Дядя Яша погасил папиросу, медленно поднялся и тяжело, вперевалочку зашагал к своему станку в самый дальний угол цеха. А мы еще остались сидеть. Молчали.
Подошел к курилке высокий тощий Пегашов. Ему лет тридцать пять, а выглядит стариком. Всегда от него тянет перегаром и всегда он «стреляет»: папиросы, спички, деньги. Наберет долг, а потом, в день получки, стоит у выхода из цеха и чуть не у каждого встречного спрашивает: «Я тебе должен?». Странно и жалко выглядит он при этом. Видно по глазам, как ему неохота раздавать свой заработок и как он ничего не может с собой поделать.
— Закурить есть? — спросил Пегашов.
— Нет, — ответил я и встал.
— Ну и ладненько, — сказал Пегашов и заглянул внутрь курилки.
— Парни, дайте подымить.
— На вот, что осталось, — предложил Завьялов.
— Ну и ладненько, — обрадовался Пегашов. — Ну и спасибо. — И с жадностью впился в окурок.
Подбежал и Савельич. По пути он включил на полную громкость репродуктор на стене.
Цех наполнился протяжными звуками скрипок.
— О чем вы тут, о водке или о девочках? — спросил Савельич, доставая папиросы и спички. — Анекдот хочешь? — спросил он Пегашова.
Я пошел к станку. Все анекдоты Савельича я уже слышал по нескольку раз.
«Надо работать, — говорил я себе, — надо делать дело», — уговаривал я себя, подходя к рабочему месту. А ноги не шли, глаза не смотрели, одни только уши мои охотно прислушивались к скрипкам. Это было так странно — гул станков, постукивание молоточков, шуршание напильников — и нежные звуки какой-то красивой мелодии. Когда я подошел к станку, музыка смолкла.
— Давай-давай, — сказал сердито бригадир. — Сколько можно? Ты как вареный.
Я зажал валик в цанге, включил станок, взял в руки шкурку и вдруг услышал:
— Наш корреспондент побывал в ремесленном училище, — сказал диктор.
А потом послышалось что-то сильнее грома. Писклявый голос закричал на весь цех: «Ремонт станка!»
Да нет же, это вовсе не я читаю стихотворение, и не мое оно вовсе. Это какой-то ужасно смешной и нахальный мальчишка говорит, что «мы вправе себя называть докторами, мы вправе себя называть мастерами…» Он орет в репродуктор еще и про то, что у него нет отца, матери, что он из детдома, но теперь у него все хорошо, только вот по французскому слабовато. Он орет это, кажется, всему миру. И его слушает весь мир, весь цех.
Бригадир повернулся на своем стуле в сторону репродуктора, чешет за ухом, улыбается. Поблескивает золотая коронка на зубе. Слушают, выбравшись из курилки, Савельич и Пегашов. Пускают дым, поглядывают на репродуктор. Подбежал мастер цеха, сует им наряды, а они отмахиваются, показывают на радио и на меня.
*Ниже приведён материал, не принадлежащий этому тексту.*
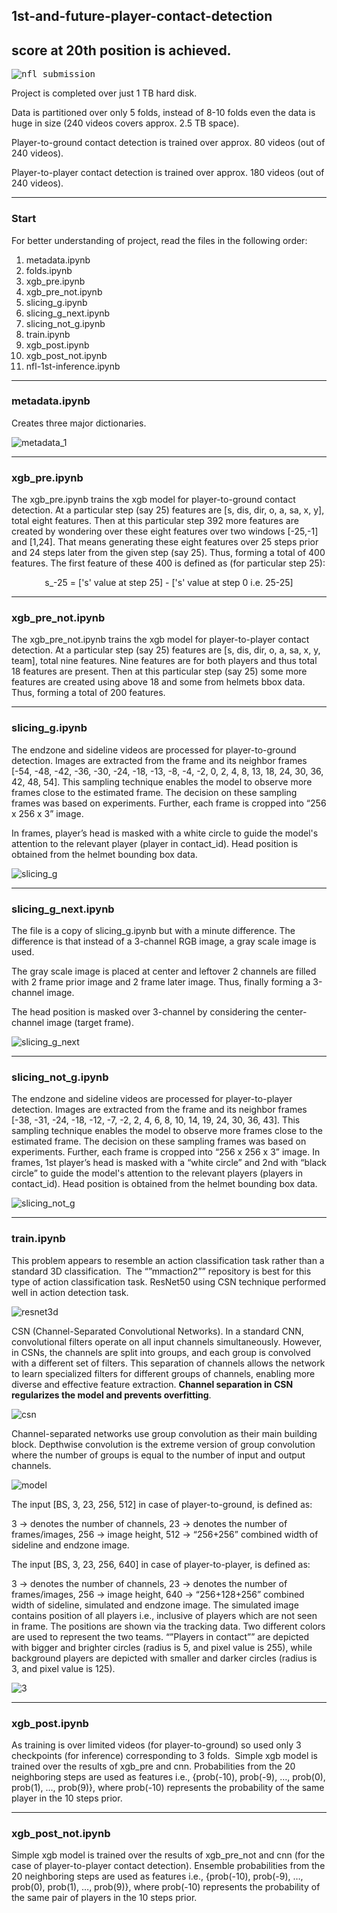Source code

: ## 1st-and-future-player-contact-detection
## score at 20th position is achieved.
<kbd>![nfl_submission](https://github.com/bishnarender/1st-and-future-player-contact-detection/assets/49610834/c9891c29-e4ec-4f96-8f81-00c1a487fc7a)</kbd>

Project is completed over just 1 TB hard disk. 

Data is partitioned over only 5 folds, instead of 8-10 folds even the data is huge in size (240 videos covers approx. 2.5 TB space).

Player-to-ground contact detection is trained over approx. 80 videos (out of 240 videos). 

Player-to-player contact detection is trained over approx. 180 videos (out of 240 videos).

-----

### Start 
For better understanding of project, read the files in the following order:
1. metadata.ipynb 
2. folds.ipynb
3. xgb_pre.ipynb
4. xgb_pre_not.ipynb
5. slicing_g.ipynb
6. slicing_g_next.ipynb
7. slicing_not_g.ipynb
8. train.ipynb
9. xgb_post.ipynb
10. xgb_post_not.ipynb
11. nfl-1st-inference.ipynb

-----

### metadata.ipynb 
Creates three major dictionaries.

![metadata_1](https://github.com/bishnarender/1st-and-future-player-contact-detection/assets/49610834/4cf824f9-10f5-4292-8fd7-01c32cca8bf8)

-----

### xgb_pre.ipynb
The xgb_pre.ipynb trains the xgb model for player-to-ground contact detection. At a particular step (say 25) features are [s, dis, dir, o, a, sa, x, y], total eight features. Then at this particular step 392 more features are created by wondering over these eight features over two windows [-25,-1] and [1,24]. That means generating these eight features over 25 steps prior and 24 steps later from the given step (say 25). Thus, forming a total of 400 features. The first feature of these 400 is defined as (for particular step 25):

<p align="center">s_-25 = ['s' value at step 25] - ['s' value at step 0 i.e. 25-25]</p>

-----

### xgb_pre_not.ipynb
The xgb_pre_not.ipynb trains the xgb model for player-to-player contact detection. At a particular step (say 25) features are [s, dis, dir, o, a, sa, x, y, team], total nine features. Nine features are for both players and thus total 18 features are present. Then at this particular step (say 25) some more features are created using above 18 and some from helmets bbox data. Thus, forming a total of 200 features.

-----

### slicing_g.ipynb
The endzone and sideline videos are processed for player-to-ground detection. Images are extracted from the frame and its neighbor frames [-54, -48, -42, -36, -30, -24, -18, -13, -8, -4, -2, 0, 2, 4, 8, 13, 18, 24, 30, 36, 42, 48, 54]. This sampling technique enables the model to observe more frames close to the estimated frame. The decision on these sampling frames was based on experiments. Further, each frame is cropped into “256 x 256 x 3” image.

In frames, player’s head is masked with a white circle to guide the model's attention to the relevant player (player in contact_id). Head position is obtained from the helmet bounding box data.

![slicing_g](https://github.com/bishnarender/1st-and-future-player-contact-detection/assets/49610834/2c5b2f93-c663-4885-b388-7eb3aec02356)

-----

### slicing_g_next.ipynb
The file is a copy of slicing_g.ipynb but with a minute difference. The difference is that instead of a 3-channel RGB image, a gray scale image is used.  

The gray scale image is placed at center and leftover 2 channels are filled with 2 frame prior image and 2 frame later image. Thus, finally forming a 3-channel image.

The head position is masked over 3-channel by considering the center-channel image (target frame).

![slicing_g_next](https://github.com/bishnarender/1st-and-future-player-contact-detection/assets/49610834/2e07e216-d384-4f43-bc00-861caa41fcf6)

-----

### slicing_not_g.ipynb
The endzone and sideline videos are processed for player-to-player detection. Images are extracted from the frame and its neighbor frames [-38, -31, -24, -18, -12, -7, -2, 2, 4, 6, 8, 10, 14, 19, 24, 30, 36, 43]. This sampling technique enables the model to observe more frames close to the estimated frame. The decision on these sampling frames was based on experiments. Further, each frame is cropped into “256 x 256 x 3” image.
In frames, 1st player’s head is masked with a “white circle” and 2nd with “black circle” to guide the model's attention to the relevant players (players in contact_id). Head position is obtained from the helmet bounding box data.

![slicing_not_g](https://github.com/bishnarender/1st-and-future-player-contact-detection/assets/49610834/62709945-38d8-4adb-898e-9a6369d904e1)

-----

### train.ipynb
This problem appears to resemble an action classification task rather than a standard 3D classification.  The “”mmaction2”” repository is best for this type of action classification task. ResNet50 using CSN technique performed well in action detection task.

![resnet3d](https://github.com/bishnarender/1st-and-future-player-contact-detection/assets/49610834/623dc272-9116-4f06-8630-c0a0481ab4d2)

CSN (Channel-Separated Convolutional Networks). In a standard CNN, convolutional filters operate on all input channels simultaneously. However, in CSNs, the channels are split into groups, and each group is convolved with a different set of filters. This separation of channels allows the network to learn specialized filters for different groups of channels, enabling more diverse and effective feature extraction. <b>Channel separation in CSN regularizes the model and prevents overfitting</b>.

![csn](https://github.com/bishnarender/1st-and-future-player-contact-detection/assets/49610834/e01fb0ad-05b1-46fb-913a-be4ae1ca1578)

Channel-separated networks use group convolution as their main building block. Depthwise convolution is the extreme version of group convolution where the number of groups is equal to the number of input and output channels. 

![model](https://github.com/bishnarender/1st-and-future-player-contact-detection/assets/49610834/63b7d70b-cc4e-42d1-91ed-ce973921e6cf)

The input [BS, 3, 23, 256, 512] in case of player-to-ground, is defined as:

3 -> denotes the number of channels, 23 -> denotes the number of frames/images, 256 -> image height, 512 -> “256+256” combined width of sideline and endzone image.

The input [BS, 3, 23, 256, 640] in case of player-to-player, is defined as:

3 -> denotes the number of channels, 23 -> denotes the number of frames/images, 256 -> image height, 640 -> “256+128+256” combined width of sideline, simulated and endzone image. The simulated image contains position of all players i.e., inclusive of players which are not seen in frame. The positions are shown via the tracking data. Two different colors are used to represent the two teams. “”Players in contact”” are depicted with bigger and brighter circles (radius is 5, and pixel value is 255), while background players are depicted with smaller and darker circles (radius is 3, and pixel value is 125).

![3](https://github.com/bishnarender/1st-and-future-player-contact-detection/assets/49610834/ab5bf626-3d2f-4324-a73e-57692455f2ea)

-----

### xgb_post.ipynb
As training is over limited videos (for player-to-ground) so used only 3 checkpoints (for inference) corresponding to 3 folds.  Simple xgb model is trained over the results of xgb_pre and cnn. Probabilities from the 20 neighboring steps are used as features i.e., {prob(-10), prob(-9), …, prob(0), prob(1), …, prob(9)}, where prob(-10) represents the probability of the same player in the 10 steps prior.

-----

### xgb_post_not.ipynb
Simple xgb model is trained over the results of xgb_pre_not and cnn (for the case of player-to-player contact detection). Ensemble probabilities from the 20 neighboring steps are used as features i.e., {prob(-10), prob(-9), …, prob(0), prob(1), …, prob(9)}, where prob(-10) represents the probability of the same pair of players in the 10 steps prior.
Вечно этот мастер не вовремя. Все он бегает, чего-то требует, предлагает, о чем-то спорит, никак ему не подождать. Волосы у него от спешки торчком, глаза мечутся из стороны в сторону, и никак им не остановиться, не подумать мастеру о чем-нибудь не спеша, не послушать.
Идет староста. Иди-иди. Чья взяла? Это же я читаю, слышишь? Так-то вот. Съел? Ну чего проходишь, чего проходишь? Делаешь вид, что неинтересно?
А где дядя Яша? Что-то он далеко. И не смотрит даже, уткнулся в свой станок. Крикнуть бы ему.
А начальник цеха слушает? А директор училища? А мастак? А все мои ребята из литкружка? А все-все, кто есть в Ленинграде? Ну как же, конечно, слушают. На то и радио, чтобы для всех.
Когда голос диктора смолк, стало тихо. Слишком тихо. Уж такая наступила тишина, что даже неловко. Как будто я теперь сам, не по радио, а вот отсюда, с деревянной подставки перед станком должен произнести речь или прочесть еще какое-нибудь стихотворение.
Когда опять послышался голос диктора, было даже странно слышать разговор о другом, тем более о коровах и надоях молока. Я отвернулся.
— Это здорово ты загнул про станок, — сказал бригадир. — Уж так ты его расписал. — Было не понять, хвалит он или подшучивает.